▶ **Exercise objective**
Write out the stretch of lines below that begins at the line with "<source format=gts>" and ends at the line with "X151765000Y-105410000D03*", including both, exactly as given and nothing more.

Records from a data source
━━━━
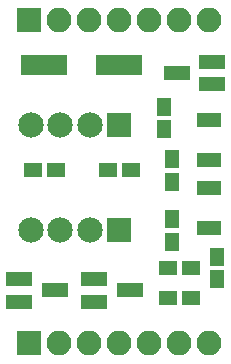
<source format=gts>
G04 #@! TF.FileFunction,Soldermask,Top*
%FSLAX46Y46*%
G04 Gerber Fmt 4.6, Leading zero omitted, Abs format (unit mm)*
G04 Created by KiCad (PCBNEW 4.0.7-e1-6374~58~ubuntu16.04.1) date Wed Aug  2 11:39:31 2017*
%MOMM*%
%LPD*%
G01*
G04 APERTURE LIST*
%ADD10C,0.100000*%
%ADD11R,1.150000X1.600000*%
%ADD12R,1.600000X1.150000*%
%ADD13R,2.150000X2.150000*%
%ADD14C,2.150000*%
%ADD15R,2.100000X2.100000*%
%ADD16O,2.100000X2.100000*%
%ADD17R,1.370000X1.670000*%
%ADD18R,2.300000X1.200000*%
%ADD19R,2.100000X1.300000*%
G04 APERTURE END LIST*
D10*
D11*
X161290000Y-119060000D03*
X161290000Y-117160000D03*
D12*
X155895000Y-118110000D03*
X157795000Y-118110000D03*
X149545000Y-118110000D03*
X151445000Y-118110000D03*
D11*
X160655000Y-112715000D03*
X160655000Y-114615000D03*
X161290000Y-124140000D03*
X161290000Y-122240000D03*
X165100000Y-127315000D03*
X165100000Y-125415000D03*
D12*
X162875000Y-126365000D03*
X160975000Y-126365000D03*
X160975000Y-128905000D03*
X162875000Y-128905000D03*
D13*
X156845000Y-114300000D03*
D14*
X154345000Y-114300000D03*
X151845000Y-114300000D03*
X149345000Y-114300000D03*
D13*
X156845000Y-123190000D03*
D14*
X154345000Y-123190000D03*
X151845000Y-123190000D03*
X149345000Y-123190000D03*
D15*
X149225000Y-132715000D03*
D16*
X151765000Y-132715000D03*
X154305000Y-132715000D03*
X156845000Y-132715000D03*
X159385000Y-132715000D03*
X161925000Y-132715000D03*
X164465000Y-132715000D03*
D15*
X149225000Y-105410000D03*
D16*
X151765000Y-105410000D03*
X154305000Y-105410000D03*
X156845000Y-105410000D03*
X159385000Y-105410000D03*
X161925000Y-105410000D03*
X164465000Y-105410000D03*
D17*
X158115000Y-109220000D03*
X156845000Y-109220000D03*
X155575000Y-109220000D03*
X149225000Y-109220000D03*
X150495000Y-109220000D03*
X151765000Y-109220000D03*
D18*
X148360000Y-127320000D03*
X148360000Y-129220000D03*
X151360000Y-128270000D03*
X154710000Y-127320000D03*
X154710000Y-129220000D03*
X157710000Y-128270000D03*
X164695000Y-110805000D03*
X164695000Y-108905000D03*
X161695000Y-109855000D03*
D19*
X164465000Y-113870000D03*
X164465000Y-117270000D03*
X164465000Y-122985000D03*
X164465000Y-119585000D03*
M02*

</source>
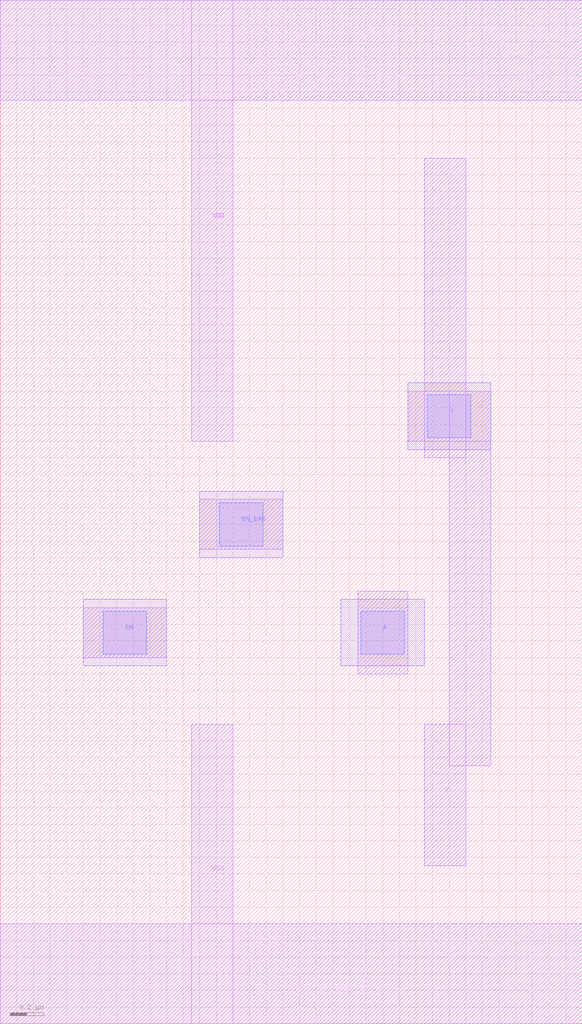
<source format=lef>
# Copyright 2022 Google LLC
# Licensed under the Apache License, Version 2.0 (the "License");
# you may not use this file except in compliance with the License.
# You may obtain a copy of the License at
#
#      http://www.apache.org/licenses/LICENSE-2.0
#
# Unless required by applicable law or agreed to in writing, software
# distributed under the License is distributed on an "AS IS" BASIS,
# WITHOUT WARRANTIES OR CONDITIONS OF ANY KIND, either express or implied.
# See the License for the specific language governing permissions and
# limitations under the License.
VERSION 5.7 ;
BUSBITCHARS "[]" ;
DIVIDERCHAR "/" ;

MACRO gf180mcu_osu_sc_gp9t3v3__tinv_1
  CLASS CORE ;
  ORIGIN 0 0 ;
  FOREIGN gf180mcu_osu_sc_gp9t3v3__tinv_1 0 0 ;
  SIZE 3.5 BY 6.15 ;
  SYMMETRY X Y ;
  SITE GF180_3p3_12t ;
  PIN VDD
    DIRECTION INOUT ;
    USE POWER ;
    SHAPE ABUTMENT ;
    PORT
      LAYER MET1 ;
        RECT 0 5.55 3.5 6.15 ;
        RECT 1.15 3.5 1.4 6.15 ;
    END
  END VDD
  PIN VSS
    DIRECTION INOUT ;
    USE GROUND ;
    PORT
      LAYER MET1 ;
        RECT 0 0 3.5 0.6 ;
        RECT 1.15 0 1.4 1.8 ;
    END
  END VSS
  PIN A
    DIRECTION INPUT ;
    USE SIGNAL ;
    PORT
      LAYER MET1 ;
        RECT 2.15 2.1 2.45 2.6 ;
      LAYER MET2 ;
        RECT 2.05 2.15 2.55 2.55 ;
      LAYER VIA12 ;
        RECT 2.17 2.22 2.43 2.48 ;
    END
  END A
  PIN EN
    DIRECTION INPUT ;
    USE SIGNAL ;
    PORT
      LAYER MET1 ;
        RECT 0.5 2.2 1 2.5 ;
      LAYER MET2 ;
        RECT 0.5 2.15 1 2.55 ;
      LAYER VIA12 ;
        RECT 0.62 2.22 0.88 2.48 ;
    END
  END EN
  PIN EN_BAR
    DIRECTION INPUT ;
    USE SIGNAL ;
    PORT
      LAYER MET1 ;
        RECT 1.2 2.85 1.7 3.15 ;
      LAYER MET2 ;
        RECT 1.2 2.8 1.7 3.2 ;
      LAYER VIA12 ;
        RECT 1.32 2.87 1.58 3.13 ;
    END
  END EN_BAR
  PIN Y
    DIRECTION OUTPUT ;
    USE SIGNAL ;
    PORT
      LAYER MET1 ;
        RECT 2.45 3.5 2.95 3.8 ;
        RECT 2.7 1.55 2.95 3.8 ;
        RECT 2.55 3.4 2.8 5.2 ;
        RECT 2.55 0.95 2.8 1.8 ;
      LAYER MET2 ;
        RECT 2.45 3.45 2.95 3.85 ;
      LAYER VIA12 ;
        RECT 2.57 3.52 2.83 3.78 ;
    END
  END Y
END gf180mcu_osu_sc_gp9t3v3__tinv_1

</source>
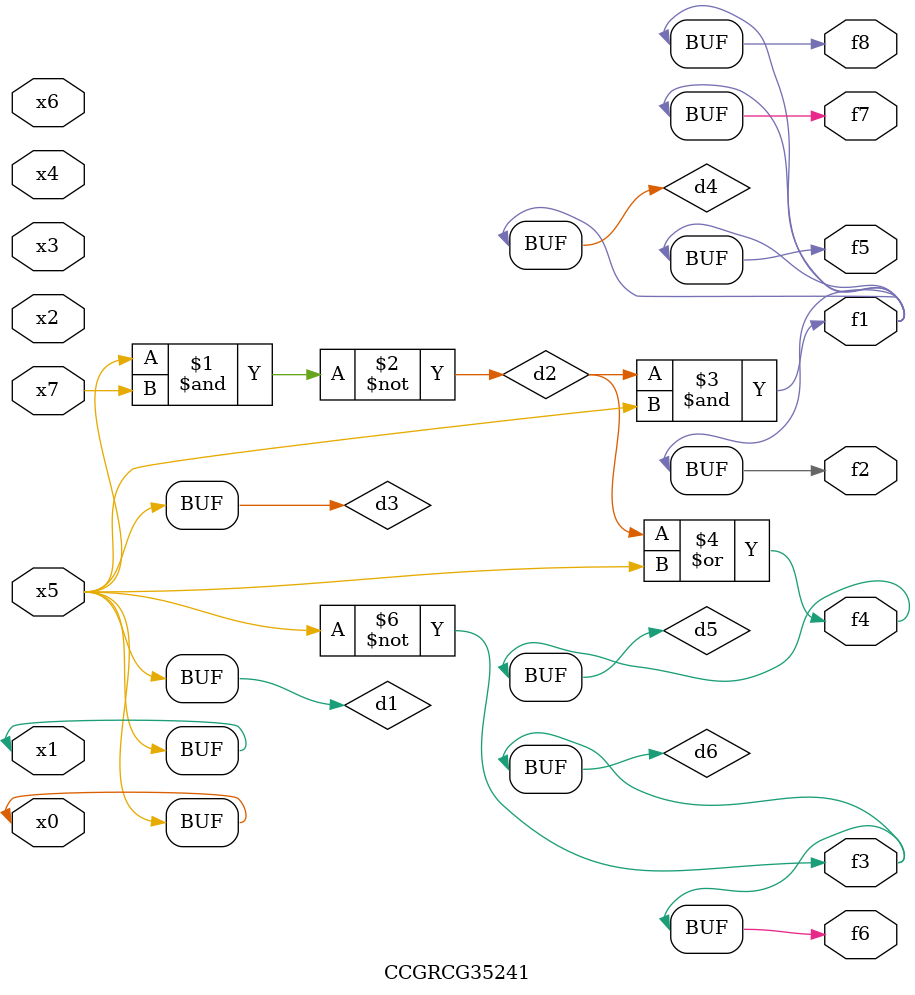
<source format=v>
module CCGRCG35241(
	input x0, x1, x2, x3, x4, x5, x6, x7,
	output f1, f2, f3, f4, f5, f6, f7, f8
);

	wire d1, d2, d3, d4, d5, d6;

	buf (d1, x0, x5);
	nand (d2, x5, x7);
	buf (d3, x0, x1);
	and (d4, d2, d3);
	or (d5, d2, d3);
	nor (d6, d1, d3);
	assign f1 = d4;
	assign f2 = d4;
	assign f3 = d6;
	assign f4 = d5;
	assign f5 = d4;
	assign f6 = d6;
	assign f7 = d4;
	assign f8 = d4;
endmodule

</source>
━━━━
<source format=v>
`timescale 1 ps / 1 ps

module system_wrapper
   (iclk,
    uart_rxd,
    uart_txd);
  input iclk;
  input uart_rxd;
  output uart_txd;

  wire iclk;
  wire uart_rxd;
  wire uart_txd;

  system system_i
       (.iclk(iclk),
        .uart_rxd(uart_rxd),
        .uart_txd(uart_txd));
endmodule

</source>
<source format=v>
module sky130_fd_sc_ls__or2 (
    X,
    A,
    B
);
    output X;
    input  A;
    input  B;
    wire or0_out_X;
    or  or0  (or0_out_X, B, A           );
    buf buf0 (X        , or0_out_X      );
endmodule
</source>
━━━━
▶ **Solution**
<source format=gts>
G04 #@! TF.FileFunction,Soldermask,Top*
%FSLAX46Y46*%
G04 Gerber Fmt 4.6, Leading zero omitted, Abs format (unit mm)*
G04 Created by KiCad (PCBNEW 4.0.7-e1-6374~58~ubuntu16.04.1) date Wed Aug  2 11:39:31 2017*
%MOMM*%
%LPD*%
G01*
G04 APERTURE LIST*
%ADD10C,0.100000*%
%ADD11R,1.150000X1.600000*%
%ADD12R,1.600000X1.150000*%
%ADD13R,2.150000X2.150000*%
%ADD14C,2.150000*%
%ADD15R,2.100000X2.100000*%
%ADD16O,2.100000X2.100000*%
%ADD17R,1.370000X1.670000*%
%ADD18R,2.300000X1.200000*%
%ADD19R,2.100000X1.300000*%
G04 APERTURE END LIST*
D10*
D11*
X161290000Y-119060000D03*
X161290000Y-117160000D03*
D12*
X155895000Y-118110000D03*
X157795000Y-118110000D03*
X149545000Y-118110000D03*
X151445000Y-118110000D03*
D11*
X160655000Y-112715000D03*
X160655000Y-114615000D03*
X161290000Y-124140000D03*
X161290000Y-122240000D03*
X165100000Y-127315000D03*
X165100000Y-125415000D03*
D12*
X162875000Y-126365000D03*
X160975000Y-126365000D03*
X160975000Y-128905000D03*
X162875000Y-128905000D03*
D13*
X156845000Y-114300000D03*
D14*
X154345000Y-114300000D03*
X151845000Y-114300000D03*
X149345000Y-114300000D03*
D13*
X156845000Y-123190000D03*
D14*
X154345000Y-123190000D03*
X151845000Y-123190000D03*
X149345000Y-123190000D03*
D15*
X149225000Y-132715000D03*
D16*
X151765000Y-132715000D03*
X154305000Y-132715000D03*
X156845000Y-132715000D03*
X159385000Y-132715000D03*
X161925000Y-132715000D03*
X164465000Y-132715000D03*
D15*
X149225000Y-105410000D03*
D16*
X151765000Y-105410000D03*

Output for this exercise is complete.